At 12 cents/kWh if you left a light on 24 hours a day a 8.5 watt LED would be about $55 cheaper/year than a 60w incandescent and about $4.50 cheaper than a 13 watt CFL.
LED's are now the cheapest lights to install and its getting to the point where they would be cheaper even if electricity were free because they don't have to be replaced as often. The first LED's I bought in 2012 or 2013 were $20-$25 each and only around the same efficiency as CFL but the new ones have improved significantly.
They are also more durable against breaks than CFL and don't contain mercury.
when they make a 100 watt equivalent for under five bucks, that will be something worthy of a press release. At my local home depot they are selling the 8.5 watt LED "lollipop" style for $3.00 because no one is buying them.
Robo - stop spreading misinformation. LED bulbs are superior in every way. Much cheaper to operate, much lower energy consumption, dimmable, color temperature choices, heat/cold resistant, very long life, shock resistant, no mercury, and we're past first generation issues. Those are the facts.
Rob Preece
I can't believe the negative comments.

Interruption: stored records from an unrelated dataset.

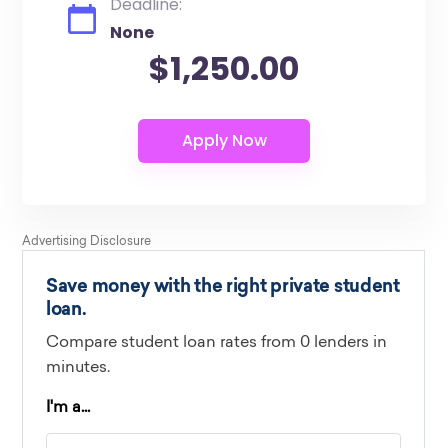
Deadline:
None
$1,250.00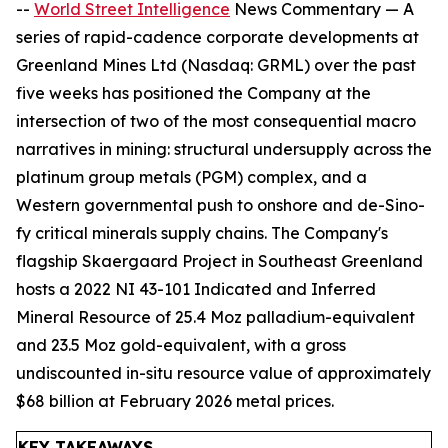
--
World Street Intelligence
News Commentary — A
series of rapid-cadence corporate developments at
Greenland Mines Ltd (Nasdaq: GRML) over the past
five weeks has positioned the Company at the
intersection of two of the most consequential macro
narratives in mining: structural undersupply across the
platinum group metals (PGM) complex, and a
Western governmental push to onshore and de-Sino-
fy critical minerals supply chains. The Company's
flagship Skaergaard Project in Southeast Greenland
hosts a 2022 NI 43-101 Indicated and Inferred
Mineral Resource of 25.4 Moz palladium-equivalent
and 23.5 Moz gold-equivalent, with a gross
undiscounted in-situ resource value of approximately
$68 billion at February 2026 metal prices.
KEY TAKEAWAYS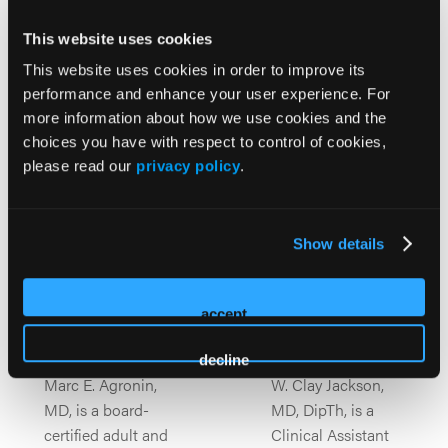
A multidisciplinary leadership team guiding the
This website uses cookies
program with deep expertise in Alzheimer’s diagnosis,
This website uses cookies in order to improve its
treatment innovation, and collaborative patient care.
performance and enhance your user experience. For
more information about how we use cookies and the
choices you have with respect to control of cookies,
please read our
privacy policy
.
Show details
accept
Marc E
W. Clay
Agronin
Jackson
decline
Marc E. Agronin,
W. Clay Jackson,
MD, is a board-
MD, DipTh, is a
certified adult and
Clinical Assistant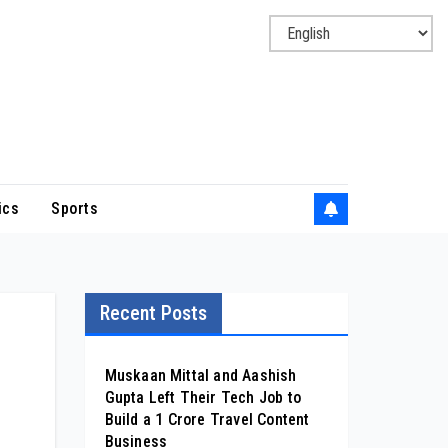
ics
Sports
Recent Posts
Muskaan Mittal and Aashish
Gupta Left Their Tech Job to
Build a ₹1 Crore Travel Content
Business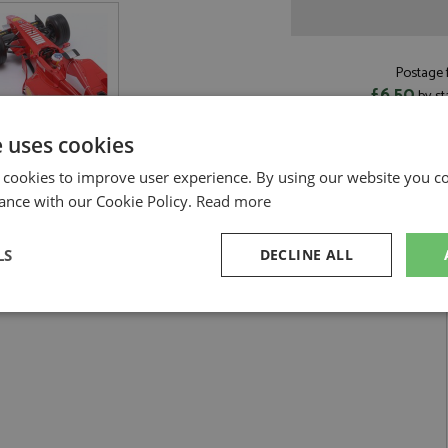
Postage f
£6.50
by st
Read more on pos
e uses cookies
 cookies to improve user experience. By using our website you co
ance with our Cookie Policy.
Read more
er 1:18 by Werk83
LS
DECLINE ALL
 Schumacher 1:18
sary
Performance
Targeting
F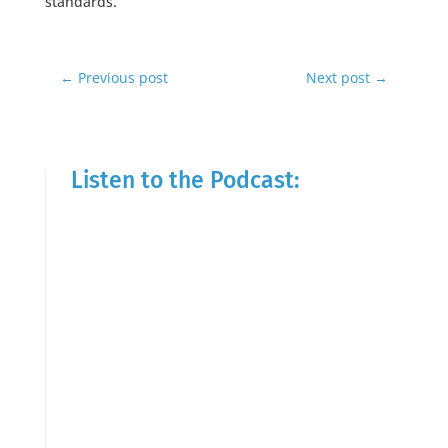
standards.
←
Previous post
Next post
→
Listen to the Podcast:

I've moved to LED lighting. Light is fine. Electric bill is dramatically lower. I can't say whether I'm getting my ten year use because it hasn't been ten years but definitely better life than old-fashioned 'use in your kiddie oven' incandescent bulbs. Plus, if you life in a part of the world where air conditioning is a problem, you'll save even more on your electric bill. Many of us also have fixtures that are hard to reach--how great to have a long-lasting bulb rather than try to find a long ladder or (as I did for years) simply refuse to use some lighting because I didn't know how I would replace the bulbs when they blew out.
LEDs are great and $5 is a great price although I've been paying this lor less thanks to electric company rebates already. Wonder if these will be even cheaper???